Important though his position was, his bosses felt it did not merit an office within
the two large and very familiar high-rise blocks in the town that made up the
main council offices. In fact, his workplace was in a leased set of small rooms
located on the fourth floor in a side street, five minutes walk away from both the
blocks and the small multi-storey where he regularly left his car.
He
entered his offices at ten minutes to nine, greeted the reception staff of two
unsmiling middle-aged women, and then went through a small wooden door into a
large open-plan area.

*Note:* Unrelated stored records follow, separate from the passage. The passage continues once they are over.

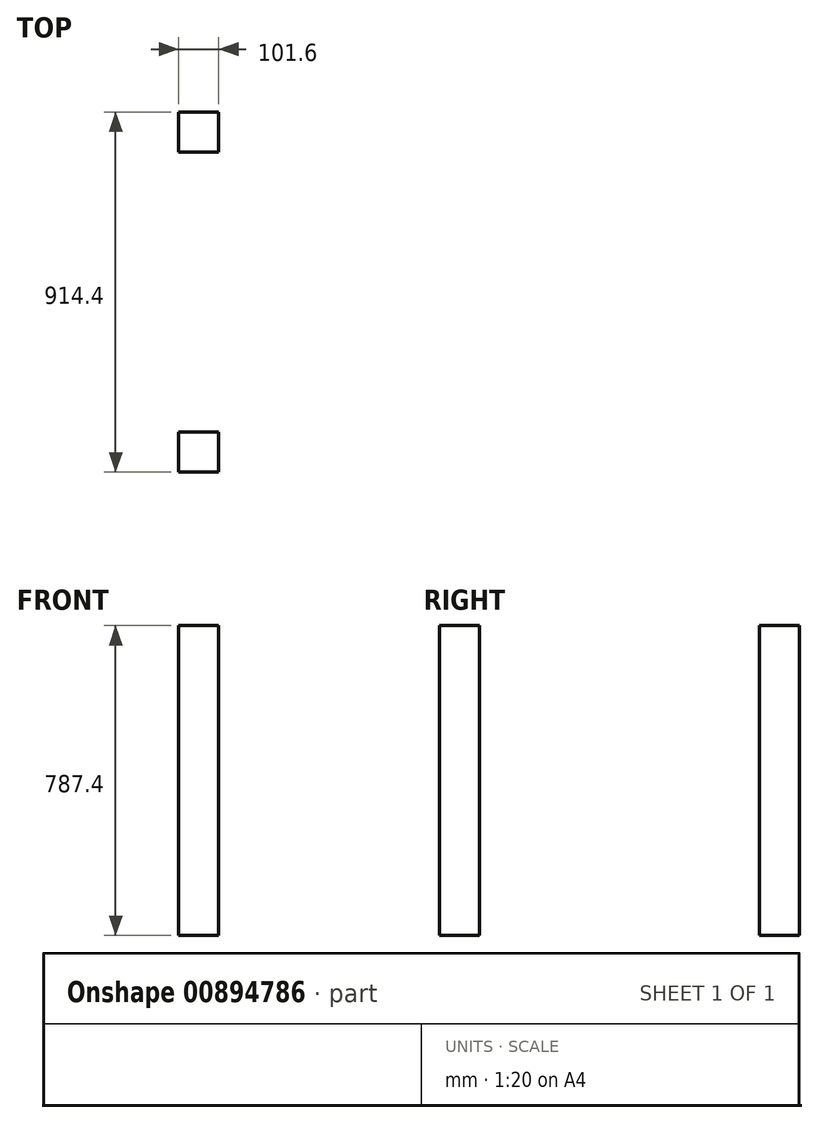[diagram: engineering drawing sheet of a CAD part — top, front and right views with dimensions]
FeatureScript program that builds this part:
annotation { "Feature Type Name" : "Feature", "Feature Type Description" : "" }
export const myFeature = defineFeature(function(context is Context, id is Id, definition is map)
    precondition{}
    {
        {
            var Q0;
            Q0=qCreatedBy(makeId("Top.planeOp"),FACE);
            var sketch = newSketch(context, id + "F0", { "sketchPlane" : qUnion([Q0])});
            skLineSegment(sketch, "E0.bottom", {"start": v(1206.5, 914.4) * mm, "end": v(1308.1, 914.4) * mm});
            skLineSegment(sketch, "E0.top", {"start": v(1206.5, 812.8) * mm, "end": v(1308.1, 812.8) * mm});
            skLineSegment(sketch, "E0.left", {"start": v(1206.5, 914.4) * mm, "end": v(1206.5, 812.8) * mm});
            skLineSegment(sketch, "E0.right", {"start": v(1308.1, 914.4) * mm, "end": v(1308.1, 812.8) * mm});
            skLineSegment(sketch, "E1.bottom", {"start": v(1206.5, 812.8) * mm, "end": v(1308.1, 812.8) * mm, "construction": true});
            skLineSegment(sketch, "E1.left", {"start": v(1206.5, 812.8) * mm, "end": v(1206.5, 101.6) * mm, "construction": true});
            skLineSegment(sketch, "E1.right", {"start": v(1308.1, 812.8) * mm, "end": v(1308.1, 101.6) * mm, "construction": true});
            skLineSegment(sketch, "E2.bottom", {"start": v(1206.5, 101.6) * mm, "end": v(1308.1, 101.6) * mm});
            skLineSegment(sketch, "E2.top", {"start": v(1206.5, 0) * mm, "end": v(1308.1, 0) * mm});
            skLineSegment(sketch, "E2.left", {"start": v(1206.5, 101.6) * mm, "end": v(1206.5, 0) * mm});
            skLineSegment(sketch, "E2.right", {"start": v(1308.1, 101.6) * mm, "end": v(1308.1, 0) * mm});
            skLineSegment(sketch, "E3", {"start": v(0, 0) * mm, "end": v(1206.5, 0) * mm, "construction": true});
            skSolve(sketch);
        }
        {
            var Q0;
            Q0 = qSketchRegion(id + "F0", true);
            extrude(context, id + "F1", {"entities" : qUnion([Q0]), "depth" : 787.4 * mm, "offsetDistance" : 25.4 * mm});
        }
    });
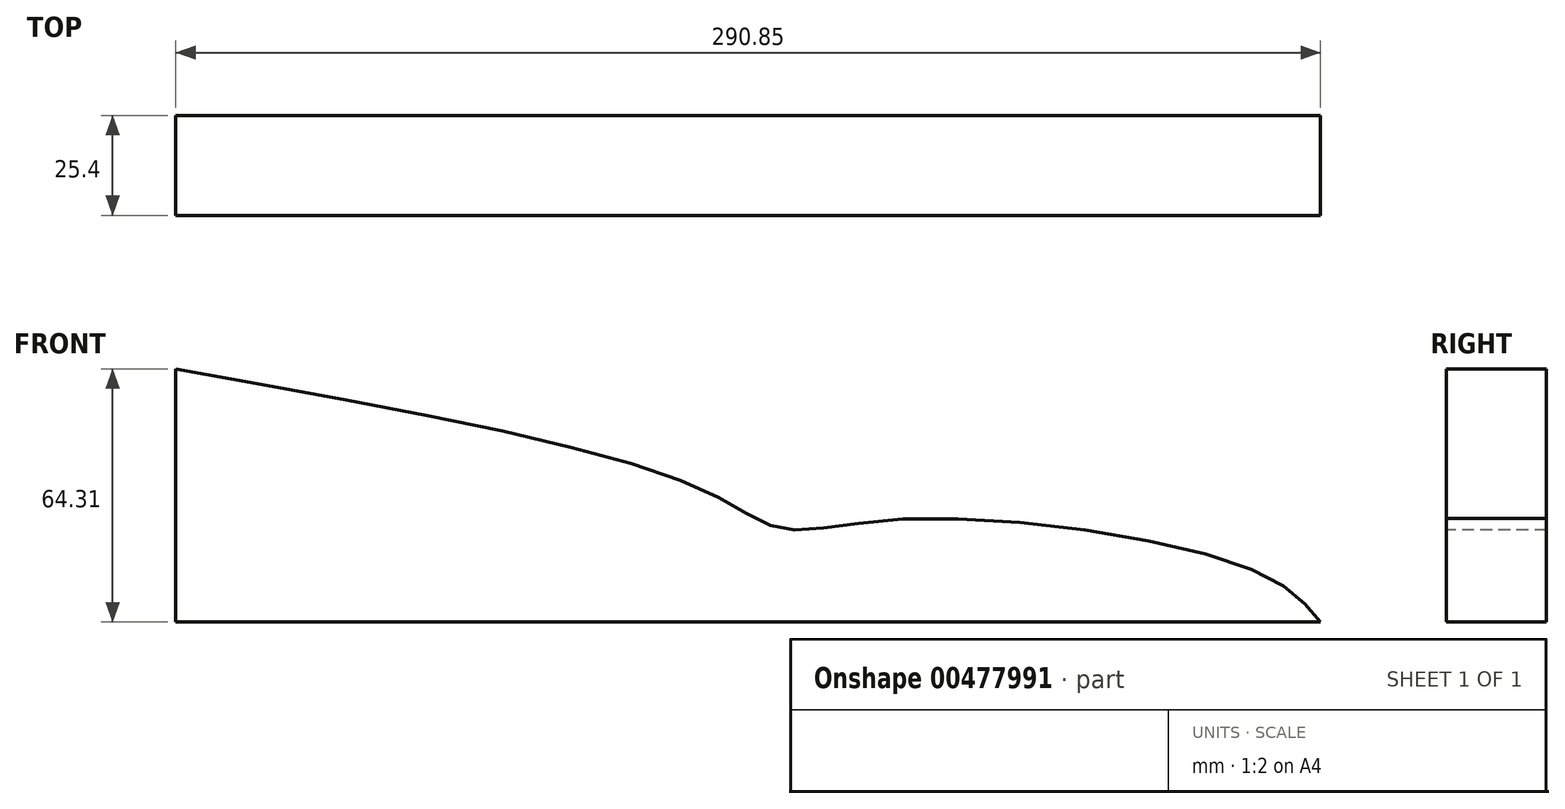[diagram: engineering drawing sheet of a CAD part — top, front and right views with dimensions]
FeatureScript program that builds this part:
annotation { "Feature Type Name" : "Feature", "Feature Type Description" : "" }
export const myFeature = defineFeature(function(context is Context, id is Id, definition is map)
    precondition{}
    {
        {
            var Q0;
            Q0=qCreatedBy(makeId("Front.planeOp"),FACE);
            var sketch = newSketch(context, id + "F0", { "sketchPlane" : qUnion([Q0])});
            skLineSegment(sketch, "E0.bottom", {"start": v(-147, 66.51) * mm, "end": v(143.85, 66.51) * mm});
            skLineSegment(sketch, "E0.top", {"start": v(-147, 2.2) * mm, "end": v(143.85, 2.2) * mm});
            skLineSegment(sketch, "E0.left", {"start": v(-147, 66.51) * mm, "end": v(-147, 2.2) * mm});
            skLineSegment(sketch, "E0.right", {"start": v(143.85, 66.51) * mm, "end": v(143.85, 2.2) * mm});
            skFitSpline(sketch, "E1", {"points": [v(-147, 66.51) * mm, v(-14.63, 36.48) * mm, v(7.09, 25.93) * mm, v(38.74, 28.41) * mm, v(126.88, 15.38) * mm, v(143.85, 2.2) * mm], "startDerivative": vector(504.11, -89.84) * mm, "endDerivative": vector(87.8, -107.35) * mm});
            skSolve(sketch);
        }
        {
            var Q0;
            Q0=makeQuery(id+"F0.imprint","IMPRINT",FACE,{"disambiguationData":[TD([[makeQuery(id+"F0.imprint","IMPRINT",EDGE,{"derivedFrom":sQuery(id+"F0.wireOp",EDGE,"E0.top")}),1.0]])]});
            extrude(context, id + "F1", {"entities" : qUnion([Q0]), "depth" : 25.4 * mm});
        }
    });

Here housed several workspaces that were surrounded by
old-fashioned, faded orange padded-cloth partitions. Lutman made straight for
his space and plopped himself into his office chair, flinging his case onto the
desk and staring at the mess next to it that, as far as he was concerned, was half
the Amazon rainforest. As he sat still, in silence, glaring at the mass of
paper, he let his mind wander elsewhere. Why
would my future self tell me that I was going to meet my wife? Am I really that sad that it had to take myself,
travelling from a few months or so in the future, to tell me all this?
*
It
would be another fifteen minutes before he finally turned his attention to the
job at hand.
First,
he switched on his mobile and quickly flitted through the missed calls and text
messages. Next, he spent two minutes wearily scouring around last week’s
accumulated clutter of paper, post-it notes, letters, printed e-mails and
various other bits of paper scattered across his desk, before he eventually
found the piece of paper he was looking for. He then went into his case to
retrieve a pendrive which was promptly slammed into the side of his computer.
He turned
to his monitor and started typing out another response to an ongoing and
seemingly endless public enquiry on the state of the roads within a local
council estate. Sending out these replies both by e-mail and normal post had been
occupying him over the last two working days, and he was now wearily trying to
search in his mind for the vocabulary for an appropriate formal response. This
was now especially difficult as the toll of last night was now catching up with
him. The telephone, however, ensured that any accidental dropping off to sleep would
be impossible, its guitar-riff ringtone regularly shaking him back to the
present. He had to deal with several enquiries on both his mobile and normal
phone; the first call of the day being a misdirected call in which his valuable
time was spent putting it through to the right connection. The next was a tirade
from someone blaming him - and solely him because he worked for the council, even
though he had absolutely nothing to do with the problem itself - for planting a
bus stop outside her leafy suburban residence. This latter call took up fifteen
minutes of his time. Lutman had learned to be patient with difficult calls, but
this morning was getting increasingly wearing.
He persevered
until it was almost one
o’clock when finally, he could wrap his mind around more
important matters - the visit to the travel agent.